[Supplied material — start]

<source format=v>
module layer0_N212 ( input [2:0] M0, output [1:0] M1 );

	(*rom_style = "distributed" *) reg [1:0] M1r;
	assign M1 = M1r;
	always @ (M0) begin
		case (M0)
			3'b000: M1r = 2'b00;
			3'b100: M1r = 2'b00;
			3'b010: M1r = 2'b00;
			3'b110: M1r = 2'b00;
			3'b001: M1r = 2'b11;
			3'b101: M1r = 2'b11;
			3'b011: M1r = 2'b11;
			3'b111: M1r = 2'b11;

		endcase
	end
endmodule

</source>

[Supplied material — finish]

**Your goal:** The answer should consist of the lines from the one with "always @ (M0) begin" through the last line of the entries, duplicated exactly and nothing more.

**Written solution:**
	always @ (M0) begin
		case (M0)
			3'b000: M1r = 2'b00;
			3'b100: M1r = 2'b00;
			3'b010: M1r = 2'b00;
			3'b110: M1r = 2'b00;
			3'b001: M1r = 2'b11;
			3'b101: M1r = 2'b11;
			3'b011: M1r = 2'b11;
			3'b111: M1r = 2'b11;

		endcase
	end
endmodule

</source>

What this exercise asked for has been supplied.